Le président du Kenya a préconisé l’autosuffisance, affirmant que le pays devrait générer davantage de revenus plutôt que d’emprunter. « Si nous sommes un Etat sérieux, nous devons être capables d’augmenter nos impôts », avait-il déclaré en mai.
Mais les Kenyans ont rejeté les tentatives d’augmentation des impôts alors qu’ils font face à la hausse des prix des produits de base, allant même jusqu’à prendre d’assaut le Parlement lors des récentes manifestations.
La semaine dernière, quelques jours après avoir annoncé qu’il ne signerait pas le projet de loi de finances qu’il défendait autrefois, Ruto a déclaré qu’il avait travaillé dur « pour sortir le Kenya du piège de la dette » et que d’énormes conséquences l’attendaient.
Wagacha a déclaré que la croissance économique doit intervenir avant que le gouvernement n’augmente ses objectifs en matière de recettes et de collecte d’impôts.
« Vous créez une économie élargie avec des emplois et des investissements, et les gens ont de l’argent dans leurs poches.
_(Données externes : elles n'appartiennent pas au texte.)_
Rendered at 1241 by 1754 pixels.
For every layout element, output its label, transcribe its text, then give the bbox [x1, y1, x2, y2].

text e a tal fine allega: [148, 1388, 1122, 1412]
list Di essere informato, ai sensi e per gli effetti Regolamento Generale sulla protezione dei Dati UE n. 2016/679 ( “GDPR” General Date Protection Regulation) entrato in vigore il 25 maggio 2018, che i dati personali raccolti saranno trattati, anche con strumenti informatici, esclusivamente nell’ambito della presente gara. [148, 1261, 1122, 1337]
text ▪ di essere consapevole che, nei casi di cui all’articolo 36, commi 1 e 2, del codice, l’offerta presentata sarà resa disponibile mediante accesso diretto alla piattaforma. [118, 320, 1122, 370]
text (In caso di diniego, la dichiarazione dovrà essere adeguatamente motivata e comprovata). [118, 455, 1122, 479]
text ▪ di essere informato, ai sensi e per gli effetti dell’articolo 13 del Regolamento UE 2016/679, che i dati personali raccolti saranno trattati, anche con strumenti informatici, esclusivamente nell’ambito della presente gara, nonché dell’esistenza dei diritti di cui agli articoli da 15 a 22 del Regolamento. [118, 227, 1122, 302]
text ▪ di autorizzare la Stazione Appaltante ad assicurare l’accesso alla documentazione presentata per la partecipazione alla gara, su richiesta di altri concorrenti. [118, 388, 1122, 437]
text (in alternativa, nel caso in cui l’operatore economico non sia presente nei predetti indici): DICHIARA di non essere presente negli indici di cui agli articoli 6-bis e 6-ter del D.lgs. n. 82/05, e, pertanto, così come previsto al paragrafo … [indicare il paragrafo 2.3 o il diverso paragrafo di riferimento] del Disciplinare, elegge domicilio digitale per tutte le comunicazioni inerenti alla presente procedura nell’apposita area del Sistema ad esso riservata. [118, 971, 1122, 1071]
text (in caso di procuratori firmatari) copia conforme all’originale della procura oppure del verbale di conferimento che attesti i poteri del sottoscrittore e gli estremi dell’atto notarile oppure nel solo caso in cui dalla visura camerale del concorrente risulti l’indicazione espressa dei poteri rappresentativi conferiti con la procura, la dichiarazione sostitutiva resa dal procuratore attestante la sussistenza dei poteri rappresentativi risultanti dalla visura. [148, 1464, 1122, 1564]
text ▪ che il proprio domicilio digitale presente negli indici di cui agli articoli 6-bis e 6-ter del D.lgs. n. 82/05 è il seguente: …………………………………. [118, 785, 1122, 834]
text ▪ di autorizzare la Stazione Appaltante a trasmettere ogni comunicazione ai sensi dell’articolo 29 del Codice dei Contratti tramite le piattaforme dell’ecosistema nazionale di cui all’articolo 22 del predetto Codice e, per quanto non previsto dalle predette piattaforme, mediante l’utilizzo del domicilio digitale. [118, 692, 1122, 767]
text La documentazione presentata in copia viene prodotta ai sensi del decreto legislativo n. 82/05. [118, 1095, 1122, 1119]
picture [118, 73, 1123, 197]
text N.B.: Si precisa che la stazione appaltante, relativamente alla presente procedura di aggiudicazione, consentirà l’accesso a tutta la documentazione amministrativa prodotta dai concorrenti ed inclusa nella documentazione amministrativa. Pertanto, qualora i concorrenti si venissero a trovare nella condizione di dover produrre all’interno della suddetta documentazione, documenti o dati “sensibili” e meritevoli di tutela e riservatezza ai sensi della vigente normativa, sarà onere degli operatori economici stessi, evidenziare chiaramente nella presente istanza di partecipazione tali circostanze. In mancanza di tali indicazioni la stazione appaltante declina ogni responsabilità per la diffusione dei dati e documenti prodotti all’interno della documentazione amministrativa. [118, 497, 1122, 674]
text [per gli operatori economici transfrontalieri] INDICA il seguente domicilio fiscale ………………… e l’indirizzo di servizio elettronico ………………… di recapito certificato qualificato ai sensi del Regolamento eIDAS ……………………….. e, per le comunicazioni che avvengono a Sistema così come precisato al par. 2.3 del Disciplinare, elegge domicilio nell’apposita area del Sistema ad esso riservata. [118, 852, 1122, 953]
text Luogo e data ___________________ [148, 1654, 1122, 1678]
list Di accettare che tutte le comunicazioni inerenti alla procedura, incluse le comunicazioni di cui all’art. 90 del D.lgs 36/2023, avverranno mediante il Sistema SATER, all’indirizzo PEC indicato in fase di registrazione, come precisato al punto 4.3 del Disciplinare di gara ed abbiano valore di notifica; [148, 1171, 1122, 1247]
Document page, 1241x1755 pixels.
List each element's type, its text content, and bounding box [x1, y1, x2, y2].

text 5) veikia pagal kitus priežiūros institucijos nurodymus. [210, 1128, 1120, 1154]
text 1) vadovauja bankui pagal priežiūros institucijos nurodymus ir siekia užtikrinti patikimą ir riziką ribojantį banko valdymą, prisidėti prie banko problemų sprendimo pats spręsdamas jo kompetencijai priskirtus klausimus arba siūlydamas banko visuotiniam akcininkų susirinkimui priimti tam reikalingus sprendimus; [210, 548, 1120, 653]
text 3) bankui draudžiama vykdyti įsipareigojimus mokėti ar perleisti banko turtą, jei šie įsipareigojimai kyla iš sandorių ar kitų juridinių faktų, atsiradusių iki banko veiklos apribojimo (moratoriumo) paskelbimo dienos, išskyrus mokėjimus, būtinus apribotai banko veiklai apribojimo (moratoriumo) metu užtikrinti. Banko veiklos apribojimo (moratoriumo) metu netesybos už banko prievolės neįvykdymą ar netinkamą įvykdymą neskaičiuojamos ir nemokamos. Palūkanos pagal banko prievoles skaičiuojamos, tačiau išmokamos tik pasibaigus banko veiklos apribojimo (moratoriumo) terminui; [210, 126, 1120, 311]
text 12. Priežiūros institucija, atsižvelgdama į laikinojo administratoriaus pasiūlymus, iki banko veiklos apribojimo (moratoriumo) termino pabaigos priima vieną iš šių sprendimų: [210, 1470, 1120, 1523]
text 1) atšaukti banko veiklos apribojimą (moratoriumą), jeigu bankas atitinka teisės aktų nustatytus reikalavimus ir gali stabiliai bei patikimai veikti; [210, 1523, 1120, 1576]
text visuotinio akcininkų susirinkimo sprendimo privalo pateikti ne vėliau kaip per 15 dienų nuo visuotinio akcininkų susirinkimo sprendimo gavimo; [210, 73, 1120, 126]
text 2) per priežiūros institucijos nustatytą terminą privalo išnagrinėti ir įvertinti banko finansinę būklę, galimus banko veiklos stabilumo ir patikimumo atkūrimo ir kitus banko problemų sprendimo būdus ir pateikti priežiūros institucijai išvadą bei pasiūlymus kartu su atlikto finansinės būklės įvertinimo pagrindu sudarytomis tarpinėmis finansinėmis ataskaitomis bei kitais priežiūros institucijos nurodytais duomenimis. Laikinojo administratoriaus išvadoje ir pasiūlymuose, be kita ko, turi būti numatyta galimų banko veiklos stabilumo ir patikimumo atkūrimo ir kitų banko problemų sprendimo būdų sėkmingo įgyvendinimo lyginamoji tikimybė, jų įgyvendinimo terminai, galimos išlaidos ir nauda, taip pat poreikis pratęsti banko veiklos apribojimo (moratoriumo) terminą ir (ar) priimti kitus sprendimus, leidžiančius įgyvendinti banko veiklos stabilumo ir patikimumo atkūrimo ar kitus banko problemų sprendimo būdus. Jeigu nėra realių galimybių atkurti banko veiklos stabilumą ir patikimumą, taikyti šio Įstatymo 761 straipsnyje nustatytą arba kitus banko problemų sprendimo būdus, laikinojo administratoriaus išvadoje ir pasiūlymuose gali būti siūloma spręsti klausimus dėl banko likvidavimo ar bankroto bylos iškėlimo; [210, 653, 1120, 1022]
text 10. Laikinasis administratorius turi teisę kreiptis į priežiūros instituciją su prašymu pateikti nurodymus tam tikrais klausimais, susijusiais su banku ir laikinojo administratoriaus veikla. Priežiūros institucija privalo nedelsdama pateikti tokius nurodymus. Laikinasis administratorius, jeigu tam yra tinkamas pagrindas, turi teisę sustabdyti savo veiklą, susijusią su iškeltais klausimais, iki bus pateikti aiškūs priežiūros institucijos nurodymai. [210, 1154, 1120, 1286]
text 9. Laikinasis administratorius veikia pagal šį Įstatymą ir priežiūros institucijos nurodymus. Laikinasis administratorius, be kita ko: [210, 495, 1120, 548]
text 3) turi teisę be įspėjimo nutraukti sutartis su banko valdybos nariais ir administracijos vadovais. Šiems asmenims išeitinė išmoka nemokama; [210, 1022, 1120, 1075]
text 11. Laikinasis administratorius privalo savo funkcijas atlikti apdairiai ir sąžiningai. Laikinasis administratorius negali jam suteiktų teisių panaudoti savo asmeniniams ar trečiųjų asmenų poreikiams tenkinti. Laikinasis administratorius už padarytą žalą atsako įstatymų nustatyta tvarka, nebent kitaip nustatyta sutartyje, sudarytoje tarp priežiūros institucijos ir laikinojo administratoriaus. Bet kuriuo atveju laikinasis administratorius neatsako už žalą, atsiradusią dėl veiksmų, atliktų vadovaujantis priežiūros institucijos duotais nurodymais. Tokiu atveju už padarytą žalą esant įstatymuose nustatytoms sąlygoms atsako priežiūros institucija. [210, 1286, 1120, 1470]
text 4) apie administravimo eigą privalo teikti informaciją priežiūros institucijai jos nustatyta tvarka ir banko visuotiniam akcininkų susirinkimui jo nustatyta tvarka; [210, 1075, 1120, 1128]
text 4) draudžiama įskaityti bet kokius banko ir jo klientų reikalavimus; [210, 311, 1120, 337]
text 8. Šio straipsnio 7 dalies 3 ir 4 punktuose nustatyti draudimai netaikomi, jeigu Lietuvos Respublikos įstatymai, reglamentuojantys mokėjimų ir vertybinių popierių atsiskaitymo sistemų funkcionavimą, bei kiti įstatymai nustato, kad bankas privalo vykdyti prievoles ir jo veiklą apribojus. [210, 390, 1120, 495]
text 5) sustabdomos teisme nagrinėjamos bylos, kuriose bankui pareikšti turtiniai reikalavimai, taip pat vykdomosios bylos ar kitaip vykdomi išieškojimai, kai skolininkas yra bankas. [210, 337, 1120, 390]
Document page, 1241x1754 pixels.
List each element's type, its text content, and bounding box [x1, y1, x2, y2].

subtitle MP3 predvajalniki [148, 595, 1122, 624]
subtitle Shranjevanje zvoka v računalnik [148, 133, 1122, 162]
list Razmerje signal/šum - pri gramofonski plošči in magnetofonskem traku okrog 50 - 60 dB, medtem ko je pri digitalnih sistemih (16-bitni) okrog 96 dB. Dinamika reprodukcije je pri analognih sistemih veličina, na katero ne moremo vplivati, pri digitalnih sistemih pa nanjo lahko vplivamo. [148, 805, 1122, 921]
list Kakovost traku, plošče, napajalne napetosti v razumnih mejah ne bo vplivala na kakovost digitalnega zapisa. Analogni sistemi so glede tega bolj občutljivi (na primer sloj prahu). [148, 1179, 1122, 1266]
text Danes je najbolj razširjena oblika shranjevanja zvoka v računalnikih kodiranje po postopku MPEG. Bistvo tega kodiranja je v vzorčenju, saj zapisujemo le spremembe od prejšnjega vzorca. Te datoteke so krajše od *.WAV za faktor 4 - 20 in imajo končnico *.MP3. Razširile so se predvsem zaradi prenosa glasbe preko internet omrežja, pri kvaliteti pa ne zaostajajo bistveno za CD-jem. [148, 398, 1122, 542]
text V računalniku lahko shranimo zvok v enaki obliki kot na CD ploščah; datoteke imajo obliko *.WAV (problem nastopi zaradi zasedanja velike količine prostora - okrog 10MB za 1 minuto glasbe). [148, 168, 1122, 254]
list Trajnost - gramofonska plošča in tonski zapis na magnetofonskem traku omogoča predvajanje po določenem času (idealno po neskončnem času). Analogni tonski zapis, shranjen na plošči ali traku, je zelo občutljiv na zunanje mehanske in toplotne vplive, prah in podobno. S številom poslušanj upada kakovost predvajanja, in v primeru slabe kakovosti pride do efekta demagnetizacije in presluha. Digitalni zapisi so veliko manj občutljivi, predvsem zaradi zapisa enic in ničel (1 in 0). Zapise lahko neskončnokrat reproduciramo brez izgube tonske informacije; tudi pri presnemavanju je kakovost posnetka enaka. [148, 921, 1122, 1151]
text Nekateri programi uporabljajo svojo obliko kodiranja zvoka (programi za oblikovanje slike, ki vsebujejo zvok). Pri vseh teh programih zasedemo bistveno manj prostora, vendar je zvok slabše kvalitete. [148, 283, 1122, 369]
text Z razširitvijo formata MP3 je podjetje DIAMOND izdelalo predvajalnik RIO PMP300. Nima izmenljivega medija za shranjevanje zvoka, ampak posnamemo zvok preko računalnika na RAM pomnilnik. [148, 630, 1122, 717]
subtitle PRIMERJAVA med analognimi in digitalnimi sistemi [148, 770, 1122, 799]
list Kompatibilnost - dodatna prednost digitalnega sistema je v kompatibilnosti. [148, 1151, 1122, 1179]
C’est beaucoup plus facile pour eux d’entendre votre demande d’impôts », a-t-il déclaré.
Il a suggéré de faciliter l’accès au crédit à faible taux d’intérêt pour les entreprises de secteurs clés comme le tourisme et l’agriculture, affirmant que les petites entreprises détiennent la clé de la croissance économique du Kenya, car elles ont tendance à absorber de nombreux employés. Cela pourrait contribuer à lutter contre le chômage élevé des jeunes.
Le gouvernement devrait encourager les entreprises à créer des emplois avec une faible fiscalité et des taux d’intérêt plus bas, a déclaré Gichinga : « En fin de compte, nous avons besoin d’une politique économique centrée sur l’emploi. C’est ce qui nous manquait. »
Le FMI, qui avait suggéré certaines des modifications fiscales controversées, a été la cible du mécontentement de l’opinion publique kenyane. Certains manifestants portaient des affiches avec des messages tels que « Le FMI arrête le colonialisme ».
Dans un communiqué publié à la fin du mois dernier, le FMI a déclaré qu’il surveillait la situation au Kenya, ajoutant que son objectif principal était de l’aider à « surmonter les défis économiques difficiles auxquels il est confronté et à améliorer ses perspectives économiques et le bien-être de sa population ».
Le FMI doit faire plus pour le Kenya au-delà de se concentrer sur la viabilité de la dette et être un « partenaire de développement solide », a déclaré Gichinga.